Photo by James Jones
I'm actually kind of nervous about being a Soul Clap judge. Help assuage my fears. What does it take to win these things, and what should I pay special attention to?
Don't be nervous! I made it so that its super-unskilled labor. We divide contestants into five groups of ten and, in each round, you pick your favorite. It's up to you and your own personal aesthetics to decide what good dancing is. But I'll tell you this -- professional dancers, b-boys, and others who spend a lot of time on the specifics but have less originality, never win. Outside of L.A. that is.
Hopefully an unsuspecting bachelorette party wanders in and totally owns it. How often do you get the accidental contestants who turn out to be stars?
All the time. What I've learned by doing this so many years is pretty much that dancing is what people want it to be. It's entirely subjective. Also the judges tend to be interesting people who aren't interested in some sort of American Idol-type of situation where some cheeseball with technical skills and no class takes it all. A dance contest is a pretty corny thing by nature, but I think at best this one has taught folks that dancing is for everyone. And yes, sometimes a friend pushes someone into a contest and they wind up winning.
Minneapolis is interesting for funk and soul because we obviously have the Purple guy as a local treasure, but did you hear about the Secret Stash compilation that came out earlier this year that spotlighted the Valdons, Prophets of Peace, and some others that most people don't know from the Twin Cities?

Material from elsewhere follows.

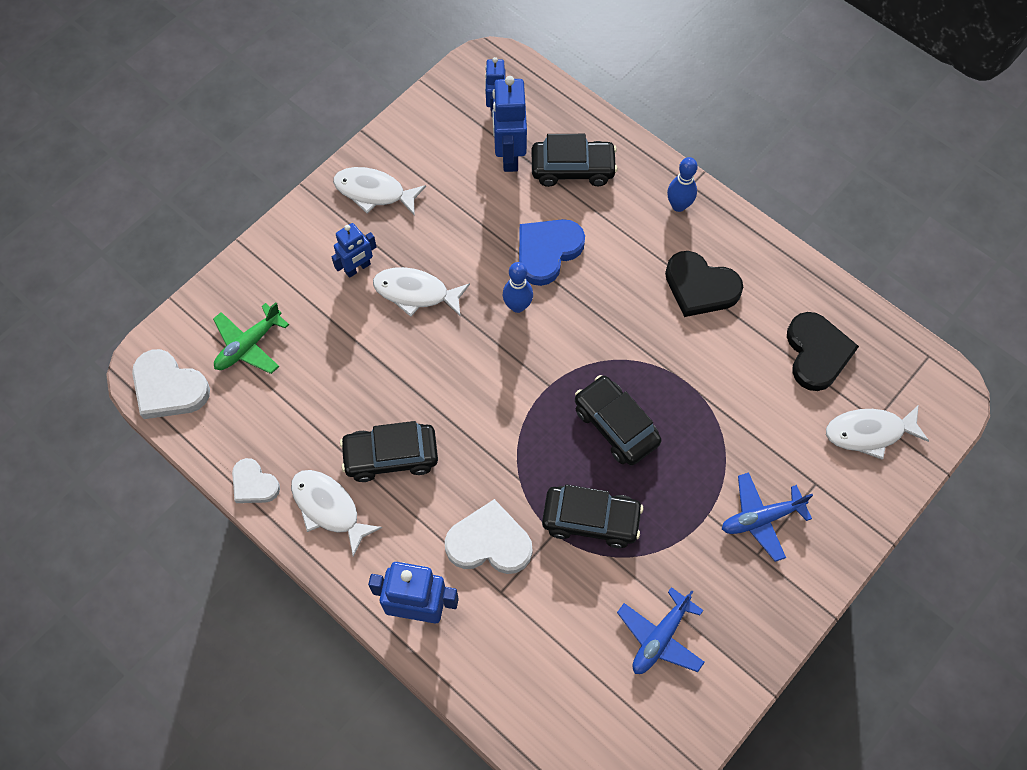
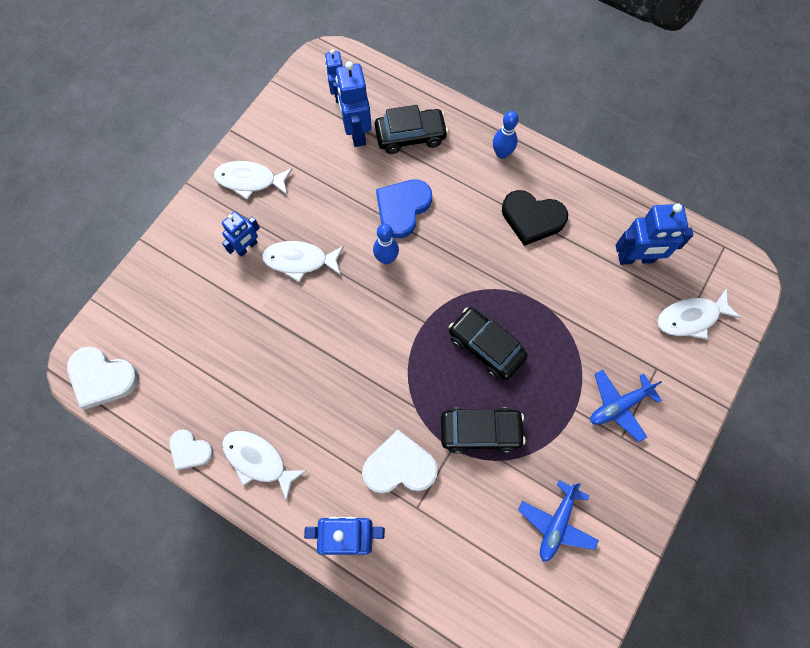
camera: 10 degrees left, 5 degrees up
(249, 345) = (166, 329): green plane -> none
(391, 456) = (303, 405): black car -> none
(816, 353) = (636, 258): black heart -> blue robot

I plead ignorance! I know nothing about it! But I'm not surprised. There's always been crazy music from the Twin Cities. When I grew up people wanted to move there to be around that prince world or that Replacements/Hüsker Dü world. And a few years later everyone was crazy about the AmRep bands etc. These are new soul/funk type artists?
Basically, Secret Stash is reissuing a lot of the R&B and soul cats from here (Lewis Connection, Wanda Davis, etc.) who never got their due. Similar movements have happened in other major cities that had a serious soul underground in the '70s.

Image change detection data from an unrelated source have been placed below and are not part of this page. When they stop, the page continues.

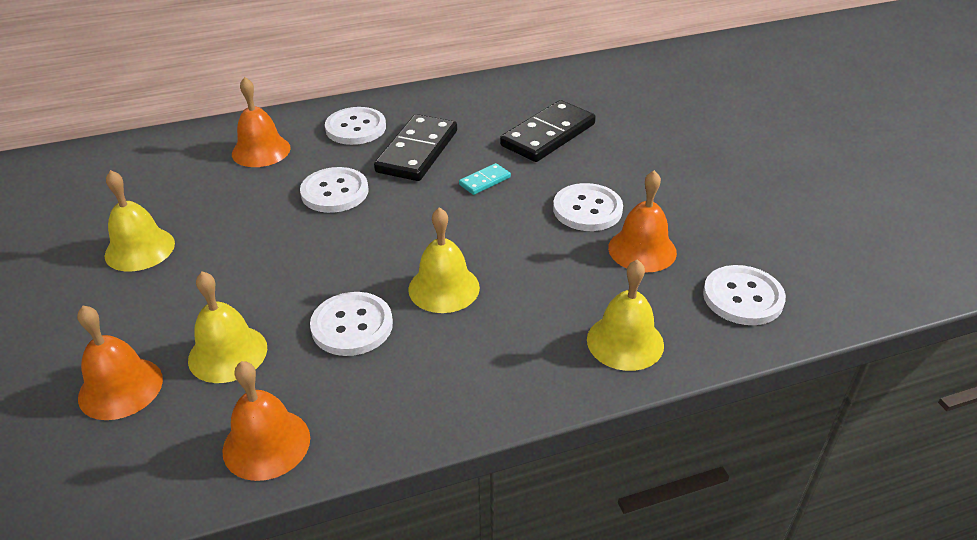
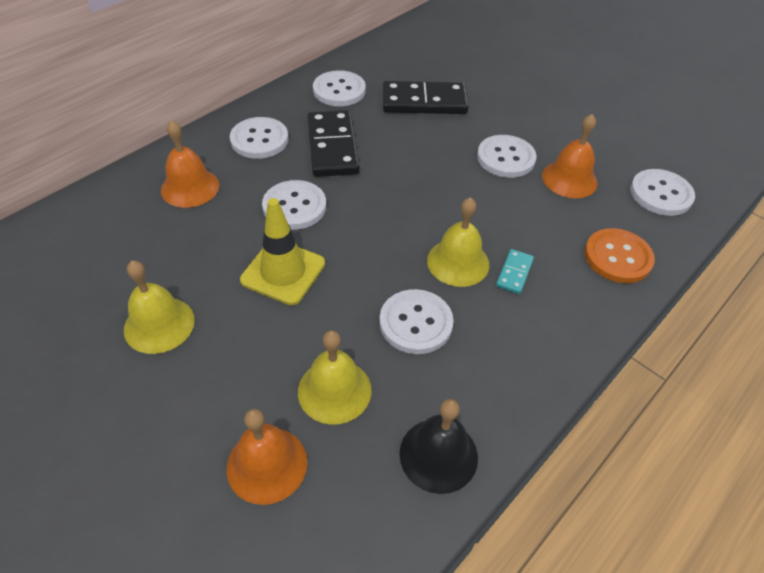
camera: 30 degrees left, 10 degrees up
(266, 444) = (438, 455): orange bell -> black bell
(275, 242) = (283, 272): none -> yellow traffic cone
(470, 104) = (339, 90): none -> white button
(484, 181) = (410, 157): turquoise domino -> turquoise domino (514, 273)
(548, 135) = (424, 101): black domino -> black domino turned 75 degrees clockwise
(625, 342) = (617, 257): yellow bell -> orange button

I'd love to hear it! i don't play many 1970s records but it is very much an interest of mine. I think the great thing about these Numero Group compilations etc is that people now know some of these unknown and even unissued records better than the popular stuff at the time. It's rebuilding the canon and bringing a certain justice to old music.
In Joe Boyd's White Bicycles: Making Music in the 60s, he talks about how he isn't certain whether or not Nick Drake is timeless, but he thinks kids like him because he's from the past -- but not the music of their parents. I think there's also something of that philosophy when you hear a DJ or a comp and find songs that were under-appreciated. They are old, but of your own time. Therefore, they are new and refreshing to you.